Wednesday, April 29, 2009

"operable to" pitfalls

Prouse's appeal focused on overcoming a 102(b) rejection of certain pending claims. Claim 1 recited:
1. A system in an electronic device for emitting light from a light-emitting diode (LED) at a variable brightness, comprising:

a waveform generator for generating an LED signal waveform comprised of a plurality of LED signal values; and

a processing unit operable to determine a scaling value for one or more LED signal values in the plurality of LED signal values, wherein the scaling value scales the one or more LED signal values based upon a percentage of a particular LED brightness.
The BPAI stated that "speculation and conjecture must be utilized by us and by the artisan inasmuch as independent claim 1 on appeal does not adequately reflect what the disclosed invention is." In analyzing the claims, the Board compared the "processing unit operable to determine" against the method claim that positively recited determining the scaling values. They stated:
In direct contrast to the positive statement of determining in independent claim 9, a processing unit is merely recited in independent claim 1 to be “operable to determine a scaling value.” Thus, it is merely capable of performing the recited or desired function of determining a scaling value. In other words, there is no present tense, positively recited determination of a scaling value in claim 1. Thus, since the scaling values are not actually determined, they cannot be used to scale the LED values as recited in the claim.
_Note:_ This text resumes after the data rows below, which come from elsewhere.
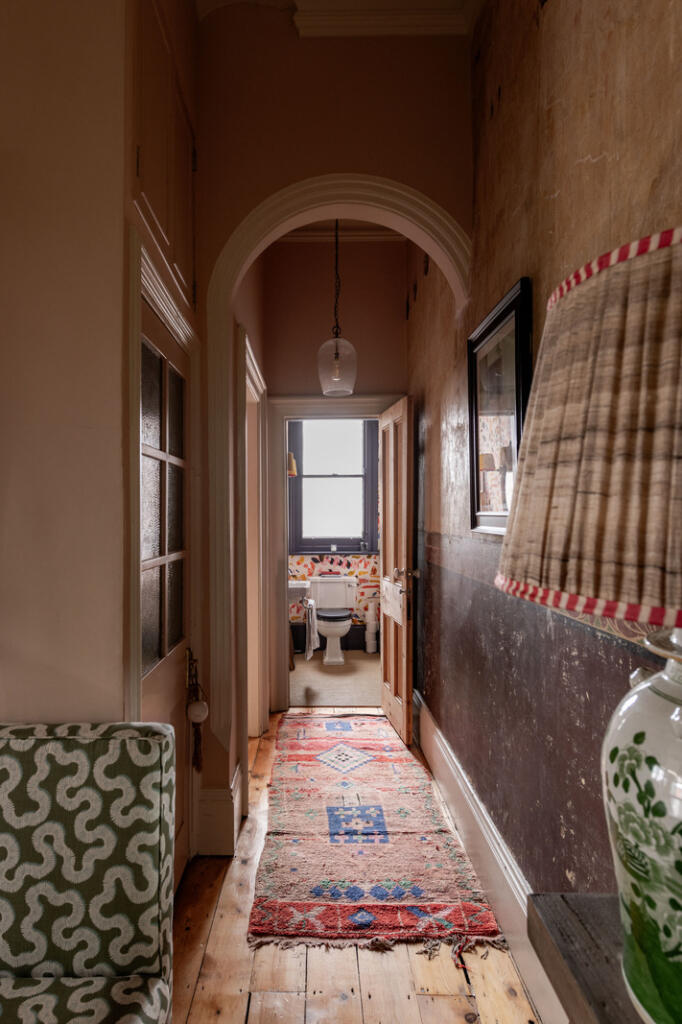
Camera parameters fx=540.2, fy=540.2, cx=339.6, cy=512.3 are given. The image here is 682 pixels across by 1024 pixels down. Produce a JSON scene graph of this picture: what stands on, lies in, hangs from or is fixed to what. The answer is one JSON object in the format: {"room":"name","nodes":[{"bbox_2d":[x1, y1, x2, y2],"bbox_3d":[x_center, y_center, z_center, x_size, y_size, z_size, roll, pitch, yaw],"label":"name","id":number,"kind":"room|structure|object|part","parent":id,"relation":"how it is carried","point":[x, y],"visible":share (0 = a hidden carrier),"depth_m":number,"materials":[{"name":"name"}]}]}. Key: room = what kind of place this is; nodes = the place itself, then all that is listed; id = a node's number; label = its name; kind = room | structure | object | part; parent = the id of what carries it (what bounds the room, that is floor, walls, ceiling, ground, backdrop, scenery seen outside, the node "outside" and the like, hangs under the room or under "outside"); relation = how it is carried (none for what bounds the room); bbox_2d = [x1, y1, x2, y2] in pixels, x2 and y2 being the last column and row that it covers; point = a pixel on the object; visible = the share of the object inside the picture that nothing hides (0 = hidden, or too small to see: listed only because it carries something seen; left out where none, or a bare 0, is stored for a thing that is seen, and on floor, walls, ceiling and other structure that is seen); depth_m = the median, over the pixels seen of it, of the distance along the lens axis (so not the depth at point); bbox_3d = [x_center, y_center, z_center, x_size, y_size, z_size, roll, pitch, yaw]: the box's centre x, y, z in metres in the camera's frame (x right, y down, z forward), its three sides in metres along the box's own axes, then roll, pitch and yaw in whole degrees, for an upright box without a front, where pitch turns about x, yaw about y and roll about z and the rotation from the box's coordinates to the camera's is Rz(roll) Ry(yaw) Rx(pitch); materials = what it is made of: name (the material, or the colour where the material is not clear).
{"room":"hallway","nodes":[
{"label":"hallway","id":0,"kind":"room"},
{"bbox_2d":[0,0,206,886],"bbox_3d":[-0.808,-0.383,1.229,0.647,3.596,3.936,0,0,0],"label":"left wall","id":1,"kind":"structure","parent":0,"point":[16,704],"depth_m":1.41,"materials":[{"name":"beige paint"}]},
{"bbox_2d":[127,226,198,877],"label":"door frame","id":2,"kind":"structure","parent":1,"relation":"attached to","point":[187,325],"depth_m":1.51,"materials":[{"name":"beige"}]},
{"bbox_2d":[131,0,197,315],"bbox_3d":[-0.579,-1.201,1.857,0.060,0.786,0.755,0,0,0],"label":"cupboard","id":3,"kind":"object","parent":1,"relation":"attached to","point":[140,177],"visible":0.61,"depth_m":1.77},
{"bbox_2d":[138,279,196,891],"bbox_3d":[-0.596,0.392,1.836,0.094,2.031,0.717,0,0,0],"label":"glazed door","id":4,"kind":"structure","parent":1,"relation":"in","point":[150,690],"depth_m":1.90,"materials":[{"name":"brown wood"}]},
{"bbox_3d":[-0.608,0.001,1.851,0.034,1.076,0.508,0,0,0],"label":"glass panes","id":5,"kind":"part","parent":4,"relation":"part of","materials":[{"name":"glass"}]},
{"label":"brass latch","id":6,"kind":"part","parent":4,"relation":"part of","materials":[{"name":"gold metal"}]},
{"bbox_2d":[185,650,207,767],"bbox_3d":[-0.534,0.752,2.035,0.081,0.418,0.101,0,0,0],"label":"door ornament","id":7,"kind":"object","parent":4,"relation":"hanging from","point":[197,718],"visible":0.98,"depth_m":2.02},
{"bbox_2d":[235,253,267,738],"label":"hallway left wall","id":8,"kind":"structure","parent":0,"point":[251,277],"depth_m":2.96,"materials":[{"name":"paint"}]},
{"bbox_2d":[243,334,268,737],"bbox_3d":[-0.535,0.292,3.001,0.168,2.243,1.045,0,0,0],"label":"side door frame","id":9,"kind":"structure","parent":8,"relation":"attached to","point":[255,377],"depth_m":3.30,"materials":[{"name":"beige paint"}]},
{"bbox_2d":[194,10,470,852],"bbox_3d":[-0.027,-0.405,2.377,1.178,3.532,0.182,0,0,0],"label":"arch wall","id":10,"kind":"structure","parent":0,"point":[255,197],"depth_m":2.32,"materials":[{"name":"paint"}]},
{"bbox_2d":[197,766,240,855],"bbox_3d":[-0.508,1.253,2.291,0.165,0.248,0.423,0,0,0],"label":"baseboard","id":11,"kind":"structure","parent":10,"relation":"attached to","point":[221,798],"depth_m":2.19,"materials":[{"name":"beige paint"}]},
{"bbox_2d":[205,176,466,794],"bbox_3d":[0.027,-0.143,2.268,1.099,2.379,0.194,0,0,0],"label":"arch trim","id":12,"kind":"structure","parent":10,"relation":"attached to","point":[263,207],"depth_m":2.25,"materials":[{"name":"paint"}]},
{"bbox_2d":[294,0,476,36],"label":"crown molding","id":13,"kind":"structure","parent":10,"relation":"attached to","point":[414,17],"depth_m":2.23,"materials":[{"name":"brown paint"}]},
{"bbox_2d":[285,414,379,655],"bbox_3d":[-0.033,-0.005,5.753,1.870,2.877,0.153,0,0,0],"label":"bathroom wall","id":14,"kind":"structure","parent":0,"point":[297,556],"depth_m":5.72,"materials":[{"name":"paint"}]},
{"bbox_2d":[287,452,296,475],"bbox_3d":[-0.510,-0.485,5.287,0.163,0.263,0.158,0,0,0],"label":"wall lamp","id":15,"kind":"object","parent":14,"relation":"attached to","point":[291,455],"visible":0.43,"depth_m":5.24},
{"bbox_2d":[287,578,311,601],"bbox_3d":[-0.506,0.741,5.019,0.468,0.490,0.505,0,0,0],"label":"sink","id":16,"kind":"object","parent":14,"relation":"attached to","point":[297,584],"visible":0.42,"depth_m":4.85,"materials":[{"name":"white ceramic"}]},
{"bbox_2d":[304,598,319,660],"bbox_3d":[-0.245,1.007,4.713,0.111,0.495,0.323,0,0,0],"label":"towel","id":17,"kind":"object","parent":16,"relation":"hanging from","point":[315,636],"visible":0.9,"depth_m":4.62,"materials":[{"name":"white fabric"}]},
{"bbox_2d":[287,417,379,555],"bbox_3d":[-0.062,-0.320,5.691,0.918,1.529,0.138,0,0,0],"label":"window","id":18,"kind":"structure","parent":14,"relation":"in","point":[305,475],"depth_m":5.70,"materials":[{"name":"clear glass"}]},
{"bbox_2d":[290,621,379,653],"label":"baseboard","id":19,"kind":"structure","parent":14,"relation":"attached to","point":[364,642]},
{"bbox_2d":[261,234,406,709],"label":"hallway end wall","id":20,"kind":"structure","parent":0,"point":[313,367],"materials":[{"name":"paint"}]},
{"bbox_2d":[267,395,403,712],"bbox_3d":[-0.004,0.326,3.861,1.013,2.174,0.190,0,0,0],"label":"door frame","id":21,"kind":"structure","parent":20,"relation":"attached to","point":[352,409],"depth_m":3.81,"materials":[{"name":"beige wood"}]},
{"bbox_2d":[378,396,415,745],"bbox_3d":[0.365,0.353,3.554,0.162,2.093,0.701,0,0,0],"label":"open door","id":22,"kind":"structure","parent":21,"relation":"attached to","point":[394,682],"depth_m":3.40,"materials":[{"name":"brown wood"}]},
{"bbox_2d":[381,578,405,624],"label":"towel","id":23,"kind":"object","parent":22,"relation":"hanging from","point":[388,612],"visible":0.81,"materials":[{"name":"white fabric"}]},
{"bbox_3d":[0.407,0.380,3.320,0.155,0.071,0.091,0,0,0],"label":"brass doorknob","id":24,"kind":"part","parent":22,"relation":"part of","materials":[{"name":"gold metal"}]},
{"bbox_2d":[289,650,379,706],"bbox_3d":[0.009,1.468,4.858,1.473,0.100,1.908,0,0,0],"label":"bathroom floor","id":25,"kind":"structure","parent":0,"point":[319,682],"depth_m":4.54,"materials":[{"name":"beige"}]},
{"bbox_2d":[308,575,358,663],"bbox_3d":[-0.069,1.047,5.356,0.488,0.780,0.716,0,0,0],"label":"toilet","id":26,"kind":"object","parent":25,"relation":"on","point":[341,580],"visible":0.99,"depth_m":5.36,"materials":[{"name":"white ceramic"}]},
{"bbox_2d":[365,600,377,652],"bbox_3d":[0.324,1.173,5.588,0.133,0.527,0.137,0,0,0],"label":"toilet paper roll","id":27,"kind":"object","parent":25,"relation":"on","point":[372,650],"visible":0.94,"depth_m":5.54,"materials":[{"name":"white paper"}]},
{"bbox_2d":[196,0,482,35],"bbox_3d":[-0.074,-2.077,1.296,1.993,0.141,2.891,0,0,0],"label":"ceiling","id":28,"kind":"structure","parent":0,"point":[233,1],"depth_m":2.22,"materials":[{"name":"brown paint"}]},
{"bbox_2d":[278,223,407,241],"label":"crown molding","id":29,"kind":"structure","parent":0,"point":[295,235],"depth_m":3.86,"materials":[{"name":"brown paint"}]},
{"bbox_2d":[316,217,357,396],"bbox_3d":[-0.020,-1.319,3.195,0.241,1.218,0.244,0,0,0],"label":"pendant lamp","id":30,"kind":"object","parent":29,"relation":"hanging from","point":[337,361],"visible":0.92,"depth_m":3.15,"materials":[{"name":"clear glass"}]},
{"bbox_2d":[170,709,543,1023],"bbox_3d":[-0.471,1.423,1.014,2.726,0.096,6.461,0,0,0],"label":"wooden floor","id":31,"kind":"structure","parent":0,"point":[448,1000],"depth_m":1.65,"materials":[{"name":"brown wood"}]},
{"bbox_2d":[0,721,174,1023],"bbox_3d":[-0.647,0.924,0.928,0.594,0.909,0.700,0,0,0],"label":"upholstered chair","id":32,"kind":"object","parent":31,"relation":"on","point":[100,768],"visible":1,"depth_m":1.11,"materials":[{"name":"fabric"}]},
{"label":"seat cushion","id":33,"kind":"part","parent":32,"relation":"part of","materials":[{"name":"fabric"}]},
{"bbox_2d":[253,710,506,954],"bbox_3d":[0.095,1.383,2.761,0.852,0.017,2.103,0,0,0],"label":"rug","id":34,"kind":"object","parent":31,"relation":"on","point":[281,922],"visible":0.99,"depth_m":2.19,"materials":[{"name":"red carpet"}]},
{"bbox_2d":[526,892,646,1023],"bbox_3d":[0.435,0.968,0.317,0.366,0.854,0.947,0,0,0],"label":"wooden table","id":35,"kind":"object","parent":31,"relation":"on","point":[603,1014],"visible":0.73,"depth_m":0.67,"materials":[{"name":"brown wood"}]},
{"bbox_2d":[496,230,681,1023],"bbox_3d":[0.385,0.139,0.539,0.432,0.786,0.423,0,0,0],"label":"table lamp","id":36,"kind":"object","parent":35,"relation":"on","point":[595,493],"visible":0.99,"depth_m":0.49,"materials":[{"name":"beige fabric"}]},
{"bbox_3d":[0.395,-0.079,0.581,0.488,0.342,0.476,0,0,0],"label":"lampshade","id":37,"kind":"part","parent":36,"relation":"part of","materials":[{"name":"beige fabric"}]},
{"bbox_3d":[0.441,0.327,0.568,0.331,0.421,0.354,0,0,0],"label":"ceramic lamp base","id":38,"kind":"part","parent":36,"relation":"part of","materials":[{"name":"ceramic"}]},
{"bbox_2d":[407,0,681,931],"bbox_3d":[0.607,-0.338,1.231,0.176,3.471,5.341,0,0,0],"label":"right wall","id":39,"kind":"structure","parent":0,"point":[553,25],"depth_m":1.55,"materials":[{"name":"brown paint"}]},
{"bbox_2d":[413,693,566,1023],"bbox_3d":[0.535,1.256,1.304,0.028,0.216,4.749,0,0,0],"label":"baseboard","id":40,"kind":"structure","parent":39,"relation":"attached to","point":[432,736],"depth_m":1.90,"materials":[{"name":"white paint"}]},
{"bbox_2d":[467,275,531,535],"bbox_3d":[0.528,-0.296,1.824,0.038,0.752,0.543,0,0,0],"label":"framed picture","id":41,"kind":"object","parent":39,"relation":"attached to","point":[511,423],"visible":0.87,"depth_m":1.80,"materials":[{"name":"black"}]}
]}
This situation clearly renders the entire subject matter of independent claim 1 and its respective dependent claims 5-8 indefinite within the second paragraph of 35 U.S.C. § 112.
In view of the above, the Board reversed the Examiner's anticipation rejection of claims 1 and 9 and those claims depending from the independent claims. However, the Board issued a new ground of rejection with respect to claim 1 under the second paragraph of 35 U.S.C. § 112.

I don't think the use of "operable to" was the problem here. Rather, it was "operable to" in combination with the clause "wherein the scaling value scales the one or more LED signal values based upon a percentage of a particular LED brightness."

The question is, how can the scaling value do any scaling when its existence isn't certain?

I would try to fix this by saying something like "wherein the processor is further operable to scale the one or more LED signal values based upon a percentage of a particular LED brightness using a determined scaling value."